▸ Exercise requirements: Write out the text of every item below line for line, with nothing changed, and leave the pictures out of your answer.

--- START ---

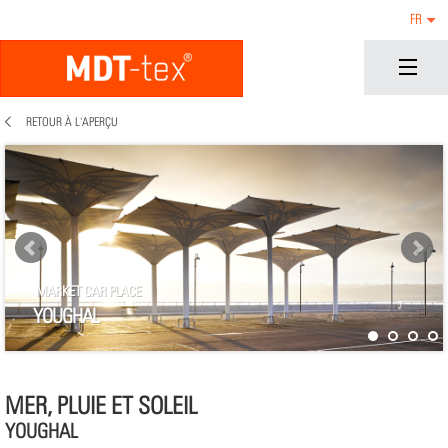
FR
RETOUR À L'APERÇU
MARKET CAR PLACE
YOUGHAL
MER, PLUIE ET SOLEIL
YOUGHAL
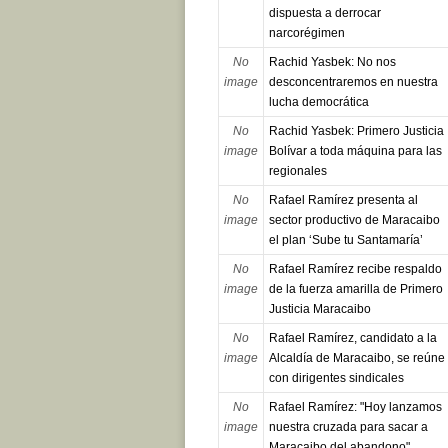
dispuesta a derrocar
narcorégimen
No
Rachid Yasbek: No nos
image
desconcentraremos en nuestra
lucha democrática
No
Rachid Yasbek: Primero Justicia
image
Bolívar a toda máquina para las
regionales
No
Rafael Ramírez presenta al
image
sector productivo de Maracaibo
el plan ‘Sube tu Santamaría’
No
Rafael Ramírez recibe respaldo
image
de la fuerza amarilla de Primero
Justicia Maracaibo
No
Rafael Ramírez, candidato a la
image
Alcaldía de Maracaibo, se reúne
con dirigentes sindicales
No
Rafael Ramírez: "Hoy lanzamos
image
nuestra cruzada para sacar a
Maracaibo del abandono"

--- END ---

▸ Output:
FR
RETOUR À L'APERÇU
MARKET CAR PLACE
YOUGHAL
MER, PLUIE ET SOLEIL
YOUGHAL
dispuesta a derrocar
narcorégimen
No
Rachid Yasbek: No nos
image
desconcentraremos en nuestra
lucha democrática
No
Rachid Yasbek: Primero Justicia
image
Bolívar a toda máquina para las
regionales
No
Rafael Ramírez presenta al
image
sector productivo de Maracaibo
el plan ‘Sube tu Santamaría’
No
Rafael Ramírez recibe respaldo
image
de la fuerza amarilla de Primero
Justicia Maracaibo
No
Rafael Ramírez, candidato a la
image
Alcaldía de Maracaibo, se reúne
con dirigentes sindicales
No
Rafael Ramírez: "Hoy lanzamos
image
nuestra cruzada para sacar a
Maracaibo del abandono"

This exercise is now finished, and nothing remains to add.